As the paper rightly points out, the data are auto-correlated at a time-lag of one but seems unaware of why that might be or its consequences. Auto-correlation of time series data is so common as to be almost guaranteed. The null hypothesis of most time series data is a random walk: Yk-1 = Yk + NORMAL(0, σ). We assume that the next data point is related to the previous one, and that it is the rate of change which is normally distributed, not the data or errors. For this reason, time series data are usually transformed to destroy this auto-correlation: Ŷk = Yk - Yk-1 (≈ the first derivative). This paper does not do that, and falls victim to a common trap detailed more extensively by Fawcett (2015) and Jones (2015). Two time series will almost always show a correlation because they share a common cause that needs controlled: time. As I showed above, when we control for the correlation caused by time by comparing the directions of change rather than value of prediction, the model performed worse than a random walk. Just to drive this point home, I have provided an R script at User:Wugapodes/Correlations between time series that will allow anyone to visualize the increased error rate of uncontrolled time series correlations using data I estimated from figure 1.

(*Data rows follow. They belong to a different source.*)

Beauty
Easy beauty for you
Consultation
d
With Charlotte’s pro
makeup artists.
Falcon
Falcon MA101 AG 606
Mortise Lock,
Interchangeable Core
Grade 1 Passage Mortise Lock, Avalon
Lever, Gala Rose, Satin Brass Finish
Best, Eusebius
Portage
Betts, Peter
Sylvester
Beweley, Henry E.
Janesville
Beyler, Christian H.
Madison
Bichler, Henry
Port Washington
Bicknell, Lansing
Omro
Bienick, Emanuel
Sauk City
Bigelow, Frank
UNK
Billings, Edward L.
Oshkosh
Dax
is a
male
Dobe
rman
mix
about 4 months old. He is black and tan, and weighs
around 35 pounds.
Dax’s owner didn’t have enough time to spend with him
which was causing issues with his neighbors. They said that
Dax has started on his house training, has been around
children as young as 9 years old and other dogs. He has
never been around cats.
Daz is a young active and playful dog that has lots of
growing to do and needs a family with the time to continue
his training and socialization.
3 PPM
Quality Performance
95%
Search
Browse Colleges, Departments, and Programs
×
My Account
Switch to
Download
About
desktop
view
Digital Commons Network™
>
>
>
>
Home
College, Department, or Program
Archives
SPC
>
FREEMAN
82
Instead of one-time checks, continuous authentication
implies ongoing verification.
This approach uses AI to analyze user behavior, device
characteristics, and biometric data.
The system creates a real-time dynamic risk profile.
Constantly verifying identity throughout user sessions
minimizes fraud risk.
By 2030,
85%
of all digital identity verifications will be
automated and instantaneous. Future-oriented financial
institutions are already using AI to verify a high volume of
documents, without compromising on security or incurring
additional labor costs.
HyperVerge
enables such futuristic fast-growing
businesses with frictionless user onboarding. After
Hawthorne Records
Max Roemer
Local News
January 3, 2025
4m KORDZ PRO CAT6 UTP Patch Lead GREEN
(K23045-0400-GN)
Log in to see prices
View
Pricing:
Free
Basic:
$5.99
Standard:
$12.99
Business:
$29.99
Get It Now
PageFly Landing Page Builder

I understand this work is a draft, and I look forward to further improvements. I do not provide the above review not to dismiss the author or their findings, and I hope it is clear that I would not take the time to be this thorough if I did not value the author's contribution. The role of IP editing is an important issue for wikis and one of personal interest to me, so I am passionate that our research on the subject is rigorous and sound. I appreciate the author's contributions and learned a great deal reading it. Despite my criticism of the Prophet model's implementation, I believe it holds promise for evaluating editing behavior and look forward to using it myself. To that end, I would appreciate the author making their code available or at least providing a more comprehensive methods section. I look forward to further developments and am willing to expand on anything that isn't clear, just let me know.